*SOURCE MATERIAL*
------------------------------------------------
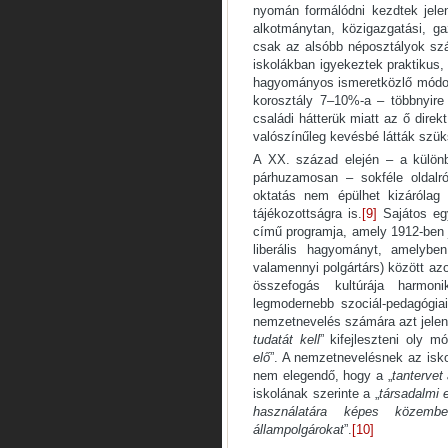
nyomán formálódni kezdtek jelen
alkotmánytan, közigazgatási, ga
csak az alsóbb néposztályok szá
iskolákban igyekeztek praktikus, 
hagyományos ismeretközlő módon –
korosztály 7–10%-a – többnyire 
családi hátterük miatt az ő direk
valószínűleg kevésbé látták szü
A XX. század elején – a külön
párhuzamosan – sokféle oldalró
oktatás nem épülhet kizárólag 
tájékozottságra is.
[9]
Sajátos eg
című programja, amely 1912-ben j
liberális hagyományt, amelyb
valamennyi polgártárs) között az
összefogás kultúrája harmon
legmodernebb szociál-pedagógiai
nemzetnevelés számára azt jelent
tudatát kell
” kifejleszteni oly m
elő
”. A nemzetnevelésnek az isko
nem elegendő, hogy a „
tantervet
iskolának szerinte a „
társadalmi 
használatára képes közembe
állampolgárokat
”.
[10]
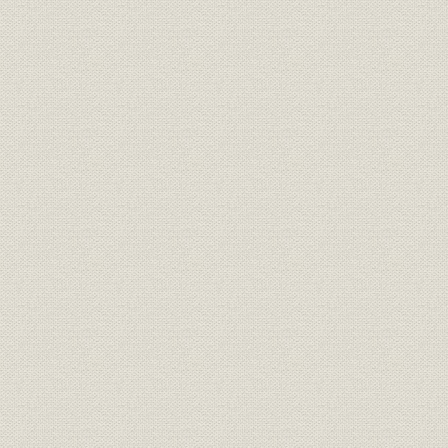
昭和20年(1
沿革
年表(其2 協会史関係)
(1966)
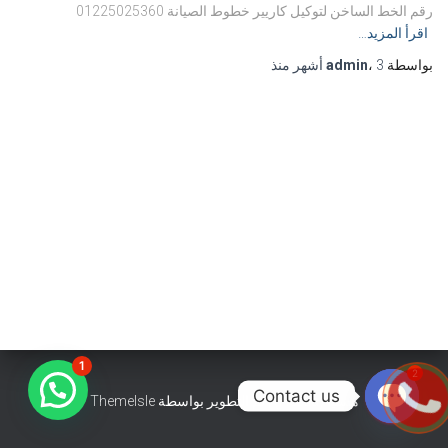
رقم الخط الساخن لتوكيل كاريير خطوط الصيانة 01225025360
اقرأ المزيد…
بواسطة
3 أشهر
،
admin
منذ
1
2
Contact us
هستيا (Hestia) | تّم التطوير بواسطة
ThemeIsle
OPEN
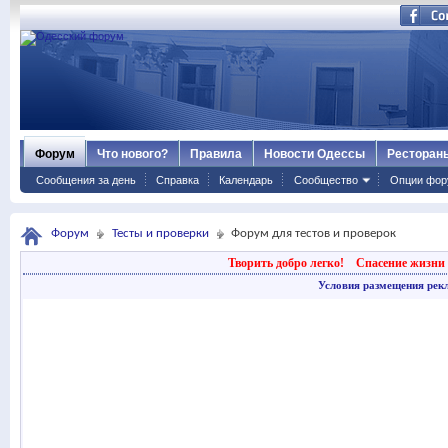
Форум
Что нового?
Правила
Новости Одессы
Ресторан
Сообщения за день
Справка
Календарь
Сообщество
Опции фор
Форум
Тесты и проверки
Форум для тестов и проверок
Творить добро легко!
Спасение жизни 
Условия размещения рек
------------------------------------------------
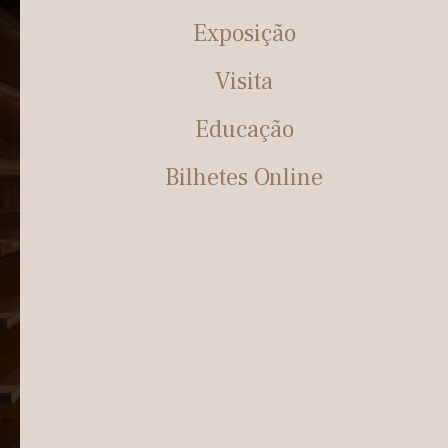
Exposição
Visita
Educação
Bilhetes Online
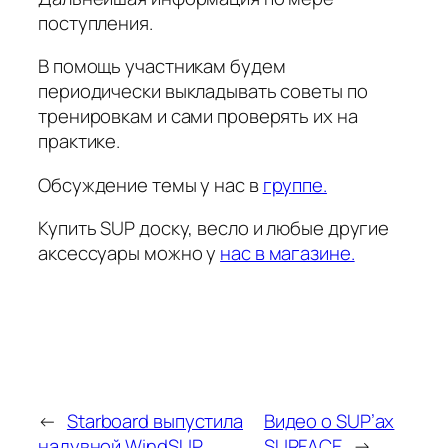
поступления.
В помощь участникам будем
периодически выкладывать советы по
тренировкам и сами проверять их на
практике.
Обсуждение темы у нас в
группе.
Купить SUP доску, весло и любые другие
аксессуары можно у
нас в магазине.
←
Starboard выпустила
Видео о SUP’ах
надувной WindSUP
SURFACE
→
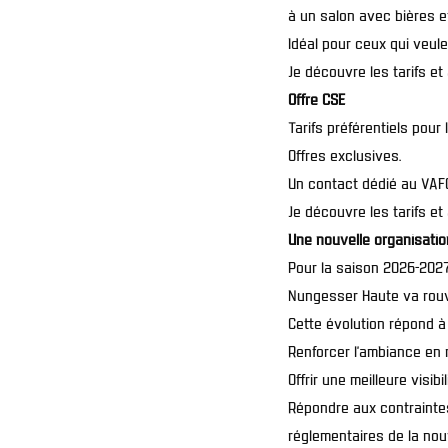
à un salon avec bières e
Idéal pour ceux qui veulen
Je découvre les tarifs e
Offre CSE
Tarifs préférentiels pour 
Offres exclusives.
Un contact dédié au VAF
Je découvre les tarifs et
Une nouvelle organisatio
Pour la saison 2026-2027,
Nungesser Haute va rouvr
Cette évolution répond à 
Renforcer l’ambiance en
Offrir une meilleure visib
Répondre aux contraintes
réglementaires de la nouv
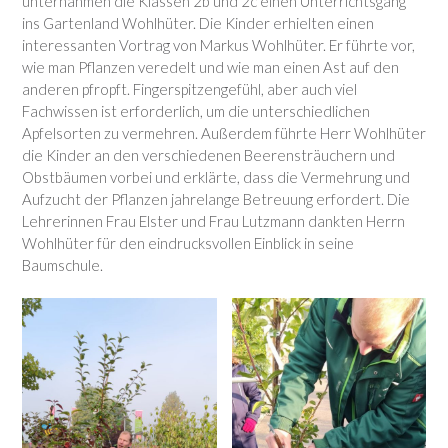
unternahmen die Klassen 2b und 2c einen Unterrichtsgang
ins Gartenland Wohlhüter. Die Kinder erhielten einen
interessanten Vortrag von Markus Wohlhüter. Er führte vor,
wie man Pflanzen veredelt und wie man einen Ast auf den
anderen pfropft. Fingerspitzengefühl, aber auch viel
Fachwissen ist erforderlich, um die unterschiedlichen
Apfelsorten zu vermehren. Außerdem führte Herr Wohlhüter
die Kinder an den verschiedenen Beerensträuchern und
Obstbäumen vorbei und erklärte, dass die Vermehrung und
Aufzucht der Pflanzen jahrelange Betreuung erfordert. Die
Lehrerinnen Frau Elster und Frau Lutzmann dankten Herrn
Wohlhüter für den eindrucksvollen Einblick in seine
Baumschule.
------------------------------------------------
*EXERCISE PROMPT*
Among the entries above, how many lines hold the string "Wohlhüter"? Respond with nothing but the number.

*SOLUTION TO THIS PROBLEM*
4